Compliance burdens among banks have become apparent in the past few years as the Securities and Exchange Commission and the Commodity Futures Trading Commission have issued fines to a wide range of financial institutions. There are hundreds of different methods, platforms, and applications for market counterparties to talk to each other when they need to. But for all its optionality, the comms space is treacherous. Firms must weigh how much they’re willing to pay for these services, which ones are necessary but not exactly revenue generating, and they have to decide how much risk they’re willing to take on under regulators’ eyes.

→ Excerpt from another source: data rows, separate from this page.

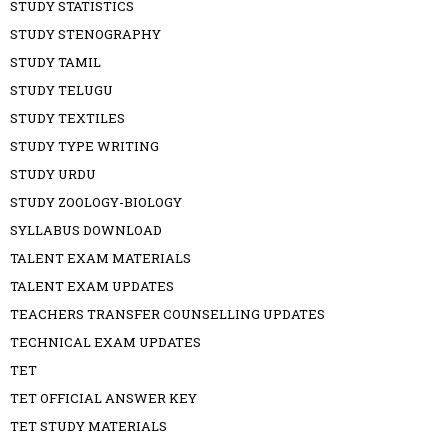
STUDY STATISTICS
STUDY STENOGRAPHY
STUDY TAMIL
STUDY TELUGU
STUDY TEXTILES
STUDY TYPE WRITING
STUDY URDU
STUDY ZOOLOGY-BIOLOGY
SYLLABUS DOWNLOAD
TALENT EXAM MATERIALS
TALENT EXAM UPDATES
TEACHERS TRANSFER COUNSELLING UPDATES
TECHNICAL EXAM UPDATES
TET
TET OFFICIAL ANSWER KEY
TET STUDY MATERIALS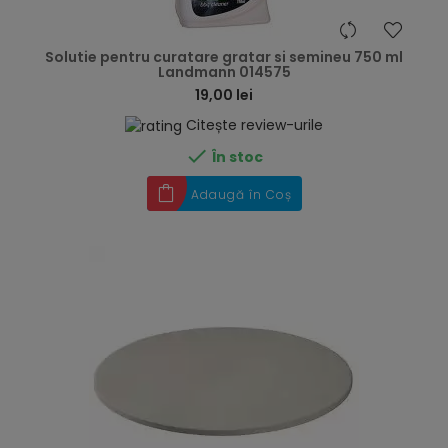
hea
Solutie pentru curatare gratar si semineu 750 ml
Landmann 014575
19,00 lei
Citește review-urile

În stoc
Adaugă în Coș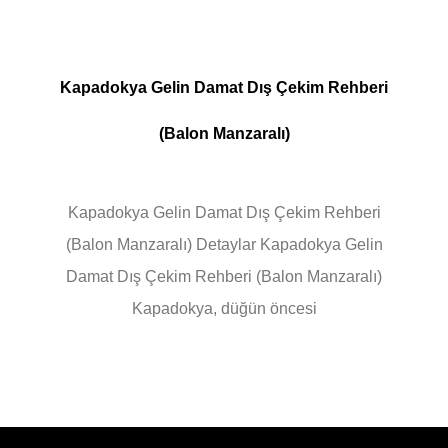
Kapadokya Gelin Damat Dış Çekim Rehberi
(Balon Manzaralı)
Kapadokya Gelin Damat Dış Çekim Rehberi
(Balon Manzaralı) Detaylar Kapadokya Gelin
Damat Dış Çekim Rehberi (Balon Manzaralı)
Kapadokya, düğün öncesi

Last summer, Goldman Sachs was fined $5.5 million by the CFTC for vendor breakdowns during the onset of the Covid-19 pandemic and employees working from home. Since 2022, at least 16 firms have been fined by the SEC for “widespread record-keeping failures” in maintaining and preserving electronic communications.

Symphony chief product officer Michael Lynch told WatersTechnology in 2022 that traditionally the physical hardware of the legacy turret was separate from customers’ communication and decision-making flows. “We can make the life of the classic trader voice customer better—i.e., the trader, the salesperson, the broker—but we can also start to introduce trader voice-type capabilities to new audiences,” he said. Those new audiences include research, operations, and risk teams who sometimes also need connectivity to trading desks as markets move.

In the wake of the hype around ChatGPT last year, participants across capital markets have infused more AI-powered tools into workflows. Nice Actimize has rolled out generative AI-based solutions designed to significantly reduce the manual and labor-intensive tasks currently employed in financial crime investigations and reporting. BlackRock chief executive officer Larry Fink announced at the beginning of this year that the asset manager was building AI “copilots” for Aladdin, its flagship investment management platform.

Symphony CEO Brad Levy says that despite the hype around AI, it will be incremental steps with the technology that will be most fruitful for the industry. “It doesn’t have to do that much,” he tells WatersTechnology. “It just has to solve for incremental problems over time, which is finding things that are hard to find.” Such incremental and iterative innovations are the only way for the industry to work at its best, he argues.